Between fasting and eating. A certain man, suffering from an acute eye disease, was informed by his ophthalmologist that if he fasted on Yom Kippur, he would go blind. When he came to Rabbi Elyashiv in his distress, the rabbi asked to find out if, according to the doctor, eating a raw potato would save him from blindness. The doctor replied in the affirmative, and the rabbi instructed him to feast his heart's content on this food.

What is special about raw potatoes? Rabbi Elyashiv was faced with the principle of 'eating in an improper manner', which obviously includes raw potatoes, and 'eating' There is no Torah prohibition against this kind of unconventionality.

But Rabbi Silberstein, the rabbi's son-in-law, met the Rebbe of Klausenburg, a Holocaust survivor who survived the inferno, and he was surprised: "A live potato is categorically considered 'inappropriate eating'? How much would we have been willing to pay for such a piece of live potato in the Nazi Freienbach camp in 1944?"

And what did Rabbi Elyashiv reply? Eating during wartime is excluded from conventional eating rules. 'Eating' is defined according to the socialization of eating in normal times.

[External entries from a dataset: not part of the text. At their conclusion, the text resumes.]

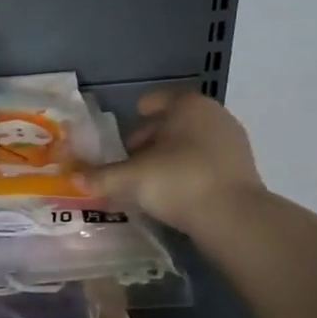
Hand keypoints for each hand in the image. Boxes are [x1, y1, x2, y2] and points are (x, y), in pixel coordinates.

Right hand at [90, 89, 263, 235]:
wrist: (233, 218)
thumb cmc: (178, 181)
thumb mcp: (131, 179)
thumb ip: (102, 176)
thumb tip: (75, 178)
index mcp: (188, 106)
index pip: (160, 99)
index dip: (143, 110)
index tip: (129, 124)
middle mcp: (214, 116)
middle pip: (175, 122)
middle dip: (152, 138)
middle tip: (130, 158)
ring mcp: (232, 143)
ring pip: (191, 143)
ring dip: (170, 156)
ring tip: (148, 179)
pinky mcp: (241, 170)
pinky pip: (206, 163)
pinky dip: (188, 171)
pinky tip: (173, 192)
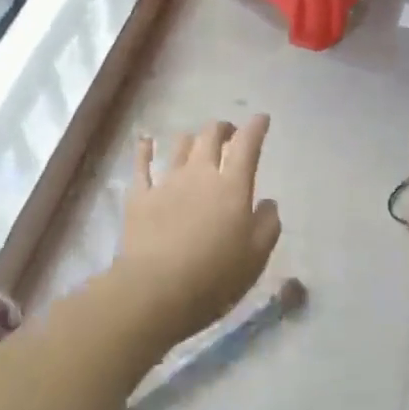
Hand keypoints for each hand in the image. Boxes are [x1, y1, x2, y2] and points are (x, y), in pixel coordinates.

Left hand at [114, 116, 280, 347]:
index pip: (247, 144)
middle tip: (229, 133)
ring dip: (192, 139)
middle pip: (211, 135)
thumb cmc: (214, 276)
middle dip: (223, 128)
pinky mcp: (140, 196)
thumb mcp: (256, 256)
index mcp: (232, 185)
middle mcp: (200, 173)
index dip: (256, 127)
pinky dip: (145, 150)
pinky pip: (142, 165)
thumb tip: (268, 202)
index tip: (262, 119)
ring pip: (181, 145)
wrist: (155, 291)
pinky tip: (146, 142)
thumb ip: (268, 224)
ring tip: (196, 143)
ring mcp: (167, 182)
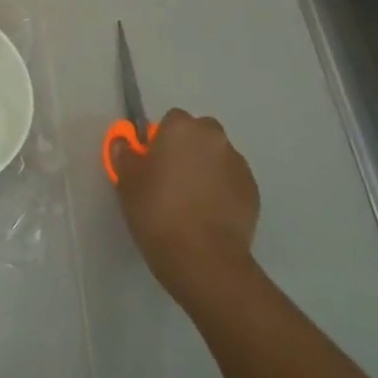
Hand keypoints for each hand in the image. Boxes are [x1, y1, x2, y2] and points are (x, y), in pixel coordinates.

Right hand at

During the years of the Third Reich, the socialization of 'cannibalism' collapsed, and the miserable skeletons that roamed the camps responded positively to animal food as well.

Chewing potato peels under the murderous eyes of the SS officers is not, therefore, human 'eating'; it is a survival act common to all organisms that tried to maintain physical and mental sanity in these delirious days.